Tasks to complete:
a. Repeat, word for word, everything in the article on Big Band jazz in West Virginia from "May 2nd, 2012" down to "bandleader Jimmie Lunceford.".
b. Pick up the article on Big Band jazz in black West Virginia where it stops, and continue it.

Quoted text:
____
May 2nd, 2012
Legend has it that the Big Band or “Swing” Era in the United
States began in 1935 at the Palomar Ballroom in Los Angeles when Benny
Goodman and his orchestra began playing exciting “hot” new jazz and the
jitterbug appeared as the new dance craze.
But according to West Virginia University music history professor Christopher Wilkinson’s new book, “Big Band Jazz in Black West Virginia, 1930-1942,” for black Mountaineers, the Big Band Era actually began almost a year earlier—in September 1934—at the National Guard Armory in Fairmont, where a black audience of 700 people danced to the music of African-American bandleader Jimmie Lunceford.
Wilkinson’s research shows that West Virginia’s unique economic conditions in the 1930s and early 1940s provided the foundation for an extraordinary musical culture in the coal mining areas of the state.
____
Data shown:

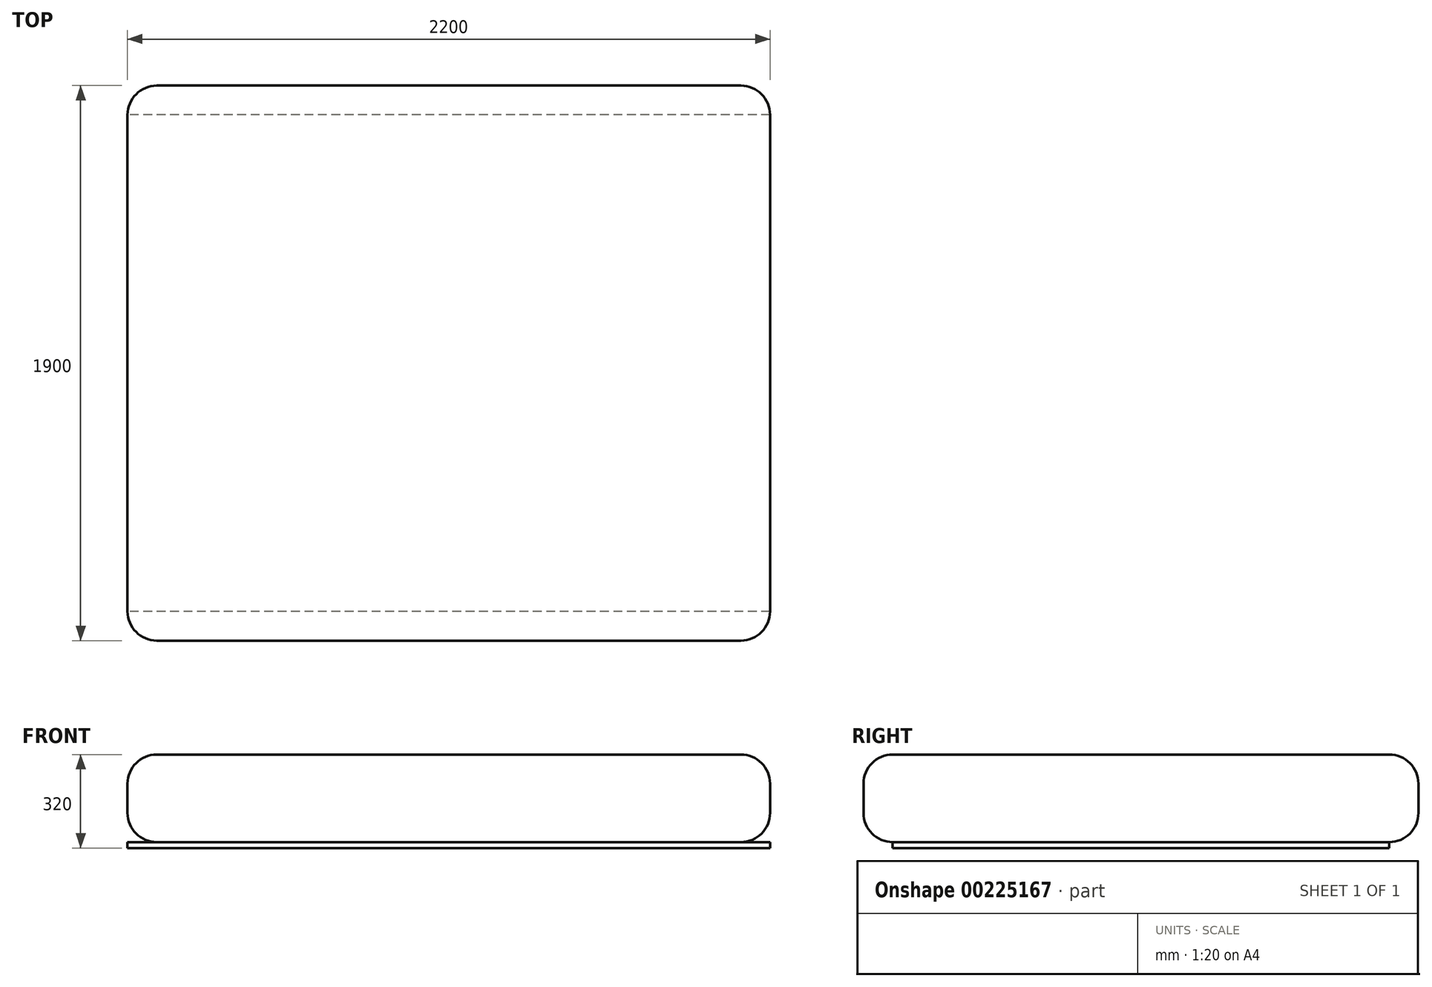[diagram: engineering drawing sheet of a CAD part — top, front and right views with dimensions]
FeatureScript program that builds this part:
____
Responses in order:
a.
May 2nd, 2012
Legend has it that the Big Band or “Swing” Era in the United
States began in 1935 at the Palomar Ballroom in Los Angeles when Benny
Goodman and his orchestra began playing exciting “hot” new jazz and the
jitterbug appeared as the new dance craze.
But according to West Virginia University music history professor Christopher Wilkinson’s new book, “Big Band Jazz in Black West Virginia, 1930-1942,” for black Mountaineers, the Big Band Era actually began almost a year earlier—in September 1934—at the National Guard Armory in Fairmont, where a black audience of 700 people danced to the music of African-American bandleader Jimmie Lunceford.

b.
“No scholars studied this musical culture until now. This is new research,” Wilkinson said. “To many West Virginians, this may seem utterly unimaginable, given their understanding of the state’s musical traditions, but among African Americans living in the state, this was once common knowledge.”
Wilkinson specializes in the history of African-American music with particular attention to jazz. While researching another project, he listened to a recorded interview with New Orleans saxophonist Herb Hall, who traveled with big bands during the 1930s.
During the interview, Hall observed that: “All the bands were goin’ through West Virginia in those days, because the mines were in operation and everyone was employed.”
Surprised and intrigued, Wilkinson began pursuing the implications of Hall’s statement.
He researched the bands in old issues of The Pittsburgh Courier, one of two or three national African American newspapers of the time, as well as in other sources.
Before long, his research turned up a network of African-American entrepreneurs in West Virginia in the 1930s—with connections to a booking agent in New York—who organized the appearances by the big bands, which in those days were touring by bus throughout the country.
“The dances in West Virginia usually took place at National Guard armories, the gyms of black high schools or other rented spaces,” Wilkinson said. “They were segregated, but if on occasion a popular band came to play for blacks, whites would buy tickets to sit in the balcony and watch.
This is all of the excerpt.